Two additional points that the Trump Administration might consider, as pointed out by Henry Miller and John Cohrssen in a recent Fox News article:

    1. The FDA should modernize its drug review process to approve drugs more rapidly to increase the pool of available treatments and vaccines. This could be accomplished with the use of “accelerated approval” which allows the FDA to issue a “conditional approval” of a new drug that is intended for serious or life-threatening diseases for which there is an unmet medical need.

    2. Reciprocity of drug approvals based on approval by foreign regulatory agencies that have approval processes comparable to the FDA’s. This would be another option to lowering regulatory costs and  increase competition and access to a greater number of drugs on the market in the US.

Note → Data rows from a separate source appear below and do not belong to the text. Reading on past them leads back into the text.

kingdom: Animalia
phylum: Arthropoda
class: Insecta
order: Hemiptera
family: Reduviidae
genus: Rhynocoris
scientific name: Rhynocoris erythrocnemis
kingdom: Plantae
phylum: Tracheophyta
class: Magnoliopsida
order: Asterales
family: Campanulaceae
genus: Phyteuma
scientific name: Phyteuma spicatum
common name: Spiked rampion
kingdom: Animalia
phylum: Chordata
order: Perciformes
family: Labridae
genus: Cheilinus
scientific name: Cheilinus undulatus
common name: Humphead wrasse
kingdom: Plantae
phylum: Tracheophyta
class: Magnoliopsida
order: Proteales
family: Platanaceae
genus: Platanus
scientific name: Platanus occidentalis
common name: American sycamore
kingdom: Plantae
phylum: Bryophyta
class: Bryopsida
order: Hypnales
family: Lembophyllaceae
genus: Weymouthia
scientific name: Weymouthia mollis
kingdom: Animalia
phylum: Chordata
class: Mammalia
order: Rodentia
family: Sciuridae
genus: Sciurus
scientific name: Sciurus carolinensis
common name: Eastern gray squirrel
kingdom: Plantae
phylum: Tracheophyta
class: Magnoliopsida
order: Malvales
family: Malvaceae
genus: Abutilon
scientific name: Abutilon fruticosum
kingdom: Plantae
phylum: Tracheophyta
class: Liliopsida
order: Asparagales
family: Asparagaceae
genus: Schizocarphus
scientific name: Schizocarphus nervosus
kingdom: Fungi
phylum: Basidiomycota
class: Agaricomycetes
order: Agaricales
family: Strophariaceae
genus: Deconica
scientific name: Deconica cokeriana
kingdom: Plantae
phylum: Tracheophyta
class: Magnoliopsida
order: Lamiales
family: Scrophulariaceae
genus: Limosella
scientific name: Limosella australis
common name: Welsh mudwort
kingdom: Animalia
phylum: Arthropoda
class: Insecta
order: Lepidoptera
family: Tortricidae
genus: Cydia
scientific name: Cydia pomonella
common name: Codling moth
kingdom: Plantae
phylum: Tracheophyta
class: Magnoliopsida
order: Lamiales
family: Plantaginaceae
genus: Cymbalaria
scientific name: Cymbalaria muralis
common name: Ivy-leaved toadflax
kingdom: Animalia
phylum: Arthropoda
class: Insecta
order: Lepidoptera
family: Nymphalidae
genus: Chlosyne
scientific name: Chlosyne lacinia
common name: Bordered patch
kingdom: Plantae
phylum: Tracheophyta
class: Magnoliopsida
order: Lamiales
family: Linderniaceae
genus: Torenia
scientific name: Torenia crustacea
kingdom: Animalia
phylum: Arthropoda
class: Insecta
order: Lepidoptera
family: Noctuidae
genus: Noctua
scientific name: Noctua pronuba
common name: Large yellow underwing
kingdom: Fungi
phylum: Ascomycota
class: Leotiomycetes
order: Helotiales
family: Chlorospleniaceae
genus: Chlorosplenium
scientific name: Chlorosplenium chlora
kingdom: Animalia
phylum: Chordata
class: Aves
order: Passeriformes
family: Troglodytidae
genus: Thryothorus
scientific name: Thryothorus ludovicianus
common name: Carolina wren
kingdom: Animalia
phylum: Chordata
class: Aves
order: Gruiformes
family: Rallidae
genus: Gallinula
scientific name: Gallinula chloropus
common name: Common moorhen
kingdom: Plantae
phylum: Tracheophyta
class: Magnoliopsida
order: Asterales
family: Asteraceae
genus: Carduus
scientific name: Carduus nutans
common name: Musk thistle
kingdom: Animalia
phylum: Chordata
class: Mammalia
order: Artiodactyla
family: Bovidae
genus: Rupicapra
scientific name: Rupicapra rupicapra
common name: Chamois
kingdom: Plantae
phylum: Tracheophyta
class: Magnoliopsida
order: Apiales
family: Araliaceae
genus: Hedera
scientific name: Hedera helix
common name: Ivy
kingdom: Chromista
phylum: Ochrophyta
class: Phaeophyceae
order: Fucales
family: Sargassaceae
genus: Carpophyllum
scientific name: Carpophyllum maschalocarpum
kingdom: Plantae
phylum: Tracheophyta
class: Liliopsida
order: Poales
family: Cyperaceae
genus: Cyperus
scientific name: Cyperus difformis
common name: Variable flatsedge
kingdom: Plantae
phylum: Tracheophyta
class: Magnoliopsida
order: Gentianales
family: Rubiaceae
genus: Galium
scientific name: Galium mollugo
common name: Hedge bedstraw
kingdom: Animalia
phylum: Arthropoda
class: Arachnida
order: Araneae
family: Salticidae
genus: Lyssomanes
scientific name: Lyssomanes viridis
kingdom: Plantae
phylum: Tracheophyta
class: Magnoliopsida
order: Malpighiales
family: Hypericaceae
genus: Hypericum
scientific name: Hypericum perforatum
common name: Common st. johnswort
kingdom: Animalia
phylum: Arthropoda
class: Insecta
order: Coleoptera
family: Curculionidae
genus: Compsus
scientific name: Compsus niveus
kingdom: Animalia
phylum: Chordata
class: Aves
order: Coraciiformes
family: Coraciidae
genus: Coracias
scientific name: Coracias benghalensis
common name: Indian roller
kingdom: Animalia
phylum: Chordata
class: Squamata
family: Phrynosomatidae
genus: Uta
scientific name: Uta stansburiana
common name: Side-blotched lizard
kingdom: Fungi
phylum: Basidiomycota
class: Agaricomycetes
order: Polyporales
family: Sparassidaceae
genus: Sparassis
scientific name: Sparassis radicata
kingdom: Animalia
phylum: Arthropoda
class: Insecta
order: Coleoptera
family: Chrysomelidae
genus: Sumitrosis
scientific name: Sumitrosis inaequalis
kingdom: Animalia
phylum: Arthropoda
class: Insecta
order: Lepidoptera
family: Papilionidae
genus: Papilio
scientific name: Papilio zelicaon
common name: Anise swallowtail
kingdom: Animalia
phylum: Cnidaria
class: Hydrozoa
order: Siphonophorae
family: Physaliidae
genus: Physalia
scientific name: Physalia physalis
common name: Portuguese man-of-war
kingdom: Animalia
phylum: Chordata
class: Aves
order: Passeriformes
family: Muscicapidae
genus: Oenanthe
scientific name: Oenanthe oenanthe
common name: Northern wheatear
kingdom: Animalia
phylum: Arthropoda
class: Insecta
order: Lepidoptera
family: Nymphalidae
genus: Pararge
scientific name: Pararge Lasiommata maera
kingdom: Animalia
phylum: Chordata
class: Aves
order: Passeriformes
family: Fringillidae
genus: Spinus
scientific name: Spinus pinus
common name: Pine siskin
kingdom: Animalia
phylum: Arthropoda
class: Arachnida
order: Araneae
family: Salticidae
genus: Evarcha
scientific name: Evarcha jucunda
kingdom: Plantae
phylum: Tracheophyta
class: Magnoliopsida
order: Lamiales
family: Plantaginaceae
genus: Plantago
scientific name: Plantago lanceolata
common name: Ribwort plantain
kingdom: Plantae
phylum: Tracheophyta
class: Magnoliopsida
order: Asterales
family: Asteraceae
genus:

What Employers Can Do Today

Trump’s proposals follow a long line of other strategies employers, carriers and pharmacy benefit managers have instituted to control the alarming rise in the cost of Rx. Absent the passage of any meaningful legislation on prescription drug reform, there are still many strategies employers can enact in an effort to tame the cost burden of prescription drugs on their benefit plans. While the options open to employers vary based on the size of the company, in general these include:

  • Close examination of contract terms, asking plenty of questions and insisting on regular reporting. Elimination of unfavorable policies which typically can be found in rebates, spread pricing and clawbacks policies, just to name of few.
  • Redesign of prescription plans in a way that makes it more attractive for employees to choose the lease expensive products. For example, increasing co-payments or co-insurance amounts based on various factors such as the drug’s proven effectiveness and the nature of the condition being treated.
  • Managing care as it relates to the quantity of drugs being initially dispensed (e.g. a 30 vs. 90-day supply). A person’s inability to tolerate a specific medication is a real concern and could be a significant source of waste if the medication needs to be discontinued.
  • Reviewing plan data frequently and check for outliers, which could include drugs with dramatic price increases. Don’t hesitate to move alternative drugs to preferred status to encourage their use instead of the higher-cost drug.
  • Eliminating co-pays for specialty drugs and instead substituting co-insurance (which requires workers to pay a percentage of the prescription cost rather than a flat dollar co-payment).
  • Implementing disease management programs to steer people to the least setting for administering specialty drugs. (Some providers prefer to administer medication in a hospital setting but a physician’s office or retail clinic might be just as safe and effective, while also being much less expensive.
  • For smaller employers, joining a regional health care purchasing coalition which could allow for a carve out of pharmacy for closer management.
  • Separating prescription programs from the overall health plan to enable PBMs and employee benefits consultants to closely monitor and manage expenses.
  • Carving out even further specialty drug programs so that they can be handled under the more experience eyes of specialty pharmacies, specialized PBMs and other vendors.
  • Requiring prior authorization and step therapy, meaning policyholders must try less expensive drugs that are included in the formulary prior to trying the more expensive specialty drugs.

Final Thoughts

Experts who study drug pricing are encouraged (as are we) that the discussion has moved from angry protests to more sophisticated proposals. Detractors of the plan predict that it will achieve very little, primarily because it doesn’t ask Medicare to directly negotiate drug prices. Supporters of the plan believe that if it’s enacted, it will represent a “sea change in pharmaceutical pricing policy, one that will have a significant effect on drug prices in the future.”

Employers, consumers and insurance providers will all benefit if Congress and the President can work together to implement these sweeping reforms.